Disclaimer: Some parts of this repository have been replaced by coma. While coma does not offer the full image scraping capabilities of Scrapy yet, it provides additional features and greater flexibility. Additionally, coma is written in Rust, making it more robust compared to Scrapy, which has become increasingly difficult to maintain.
Scrapy is a Python script that allows you to scrape every image of a website. The script automatically finds other links and follows them following some rules.
This works pretty well, but not on every website, as each website handles images in a different way. Additionally, there are better tools already available, and I have already spent enough time trying to adapt this for every website. Therefore, I will no longer provide extensive support for this tool.
To install Scrapy, run the following command in a terminal:
git clone https://github.com/NoahFraiture/scrapy.git
chmod +x spider.py
To use Scrapy, simply run the following command:
./spider.py <url>
Where is the URL of the website you want to scrape.
Scrapy has a number of options that you can use to control its behavior. These options are listed below:
- --upper: Upper bound for the URLs to crawl (default: None)
- --overwrite: Whether to overwrite existing files (default: False)
- --depth: Depth of the crawl. Stop at 0. Use -1 to crawl all the website until the upper bound (default: 1)
- --domain: Depth to include links from other domains (default: 0)
- --hierarchy: Create sub directories (default: False)
- --verbose: Create log file on the driver (default: False)
- --ignored: List of ignored urls separated by a comma. You can add * at the end of the url to ignore all the sub urls (default: "")
- --timer: Timer in seconds to wait at every page (default: 2)
- --name: Name of the folder to save the images (default: None)
- --limit: Limit of images to download (default: -1)
- --extension: List of extension as string of the images to download. Ignore others (default: "jpg gif")
- --scroll: Scroll down the page to load more images (default: 0)
- --timeout: Timeout in seconds for the connection (default: 0)
- --connection: Timer in seconds to wait at the first connection (default: 0)
- --pound: Pound says if pound (#) are important. (default: False)

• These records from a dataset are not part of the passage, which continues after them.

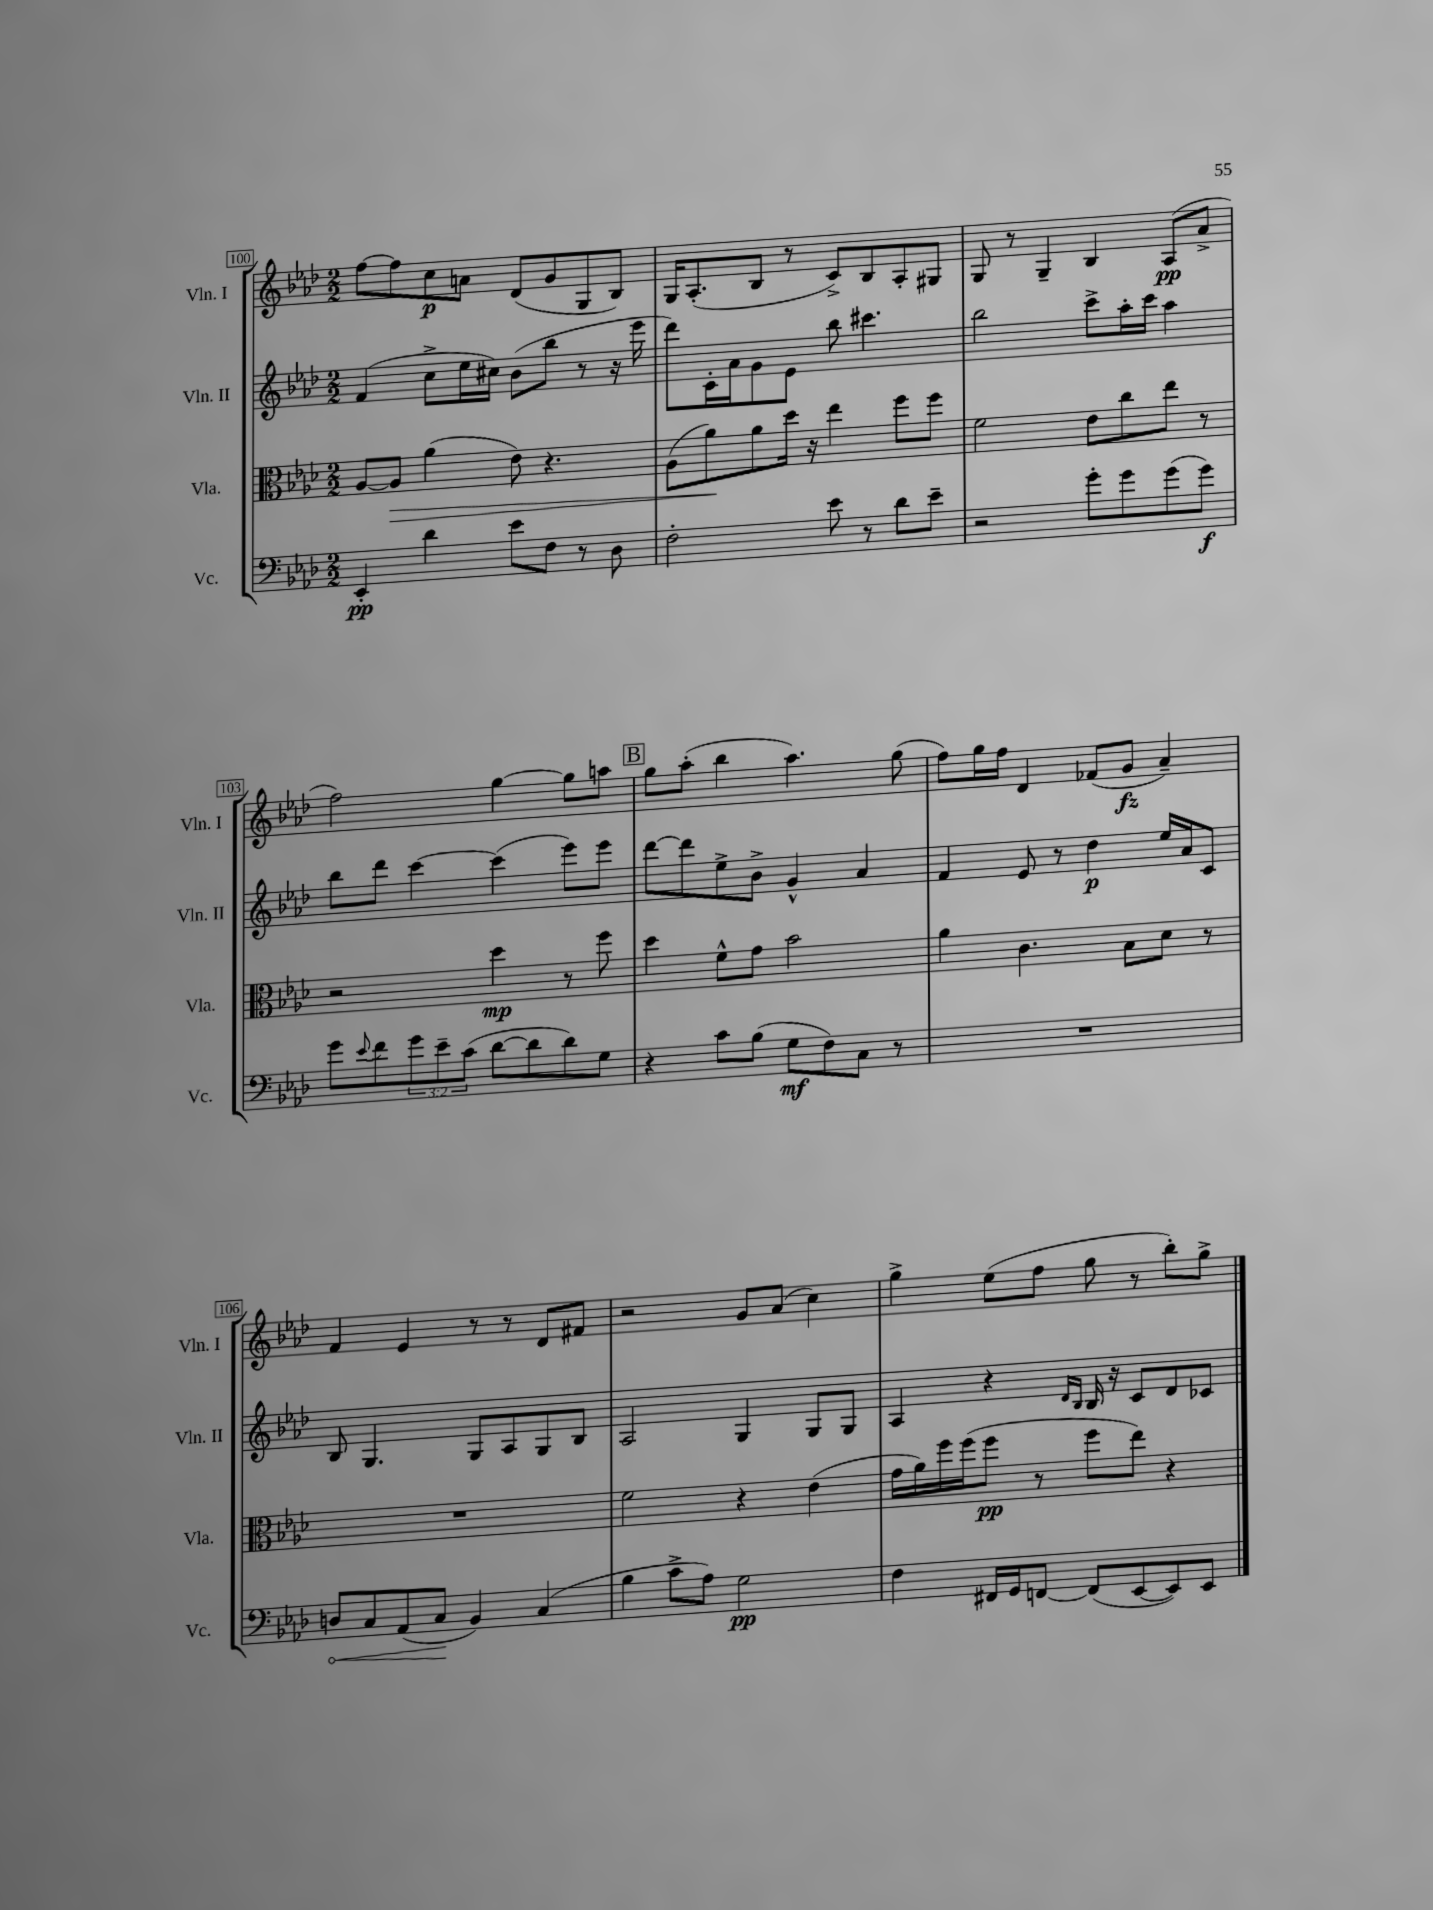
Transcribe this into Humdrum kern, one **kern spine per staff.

**kern	**kern	**kern	**kern
*staff4	*staff3	*staff2	*staff1
*clefF4	*clefC3	*clefG2	*clefG2
*k[b-e-a-d-]	*k[b-e-a-d-]	*k[b-e-a-d-]	*k[b-e-a-d-]
*M2/2	*M2/2	*M2/2	*M2/2
4EE-'	[8A-	(4f	[8ff
.	8A-]	.	8ff]
4d-	(4a-	8cc^	8cc
.	.	16ee-	8a
.	.	16cc#)	.
8e-	8e-)	(8b-	(8d-
8F	4.r	8bb-	8g
8r	.	8r	8G
8D-	.	16r	8B-)
.	.	16eee-	.
=	=	=	=
2F'	(8A-	8ddd-)	16G
.	.	.	(8.A-'
.	8a-)	16c'	.
.	.	16a-	.
.	8a-	8g	8B-
.	16dd-	8e-	8r
.	16r	.	.
8e-	4ee-	8bb-	8c^)
8r	.	4.ccc#	8B-
8d-	8ff	.	8A-'
8e-~	8ff	.	8G#
=	=	=	=
2r	2f	2bb-	8G
.	.	.	8r
.	.	.	4G~
8g'	8e-	8ccc^	4B-
8g	8cc	16aa-'	.
.	.	16ccc	.
(8g	8ee-	4aa-	(8A-
8g)	8r	.	8a-^
=	=	=	=
8g	2r	8bb-	2ff)
8qqe-	.	.	.
8f	.	8ddd-	.
12g	.	[4ccc	.
12e-~	.	.	.
(12c	.	.	.
[8d-	4dd-	(4ccc]	[4gg
8d-]	.	.	.
8d-)	8r	8eee-)	8gg]
8G	8ff	8eee-	8aa
=	=	=	=
4r	4dd-	[8ddd-	8gg
.	.	8ddd-]	(8aa-'
8c	8f^^	8ee-^	4bb-
(8B-	8g	8b-^	.
8G	2b-	4g^^	4.aa-)
8F)	.	.	.
8C	.	4a-	.
8r	.	.	(8gg
=	=	=	=
1r	4a-	4f	8ff)
.	.	.	16gg
.	.	.	16ff
.	4.c	8e-	4d-
.	.	8r	.
.	.	4dd-	(8f-
.	8B-	.	8g
.	8d-	16ee-	4a-~)
.	.	16a-	.
.	8r	8c	.
=	=	=	=
8D	1r	8B-	4f
8C	.	4.G	.
(8AA-	.	.	4e-
8C	.	.	.
4BB-)	.	8G	8r
.	.	8A-	8r
(4C	.	8G	8d-
.	.	8B-	8f#
=	=	=	=
4B-	2f	2A-	2r
8c^	.	.	.
8A-)	.	.	.
2G	4r	4G	8g
.	.	.	(8a-
.	(4e-	8G	4cc)
.	.	8G	.
=	=	=	=
4F	16g	4A-	4gg^
.	16a-)	.	.
.	16ff	.	.
.	(16ff	.	.
16FF#	8ff	4r	(8ee-
16GG	.	.	.
[8FF	8r	.	8ff
.	.	16qqd-	.
.	.	16qqB-	.
(8FF]	8ff	16B-	8gg
.	.	16r	.
[8EE-	8ee-)	8c	8r
8EE-])	4r	8d-	8bb-')
8EE-	.	8c-	8gg^
==	==	==	==
*-	*-	*-	*-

To scrape all images of a specific page, you would run the following command:
./spider.py https://example.com/page
To scrape 20 gifs from the website https://example.com, you would run the following command:
./spider.py https://example.com --limit 20 --depth -1 --name example --connection 10 --extension gif
Scrapy is cool, you should use it. I hesitated to name it spider, so the main file is spider but it could change in the future.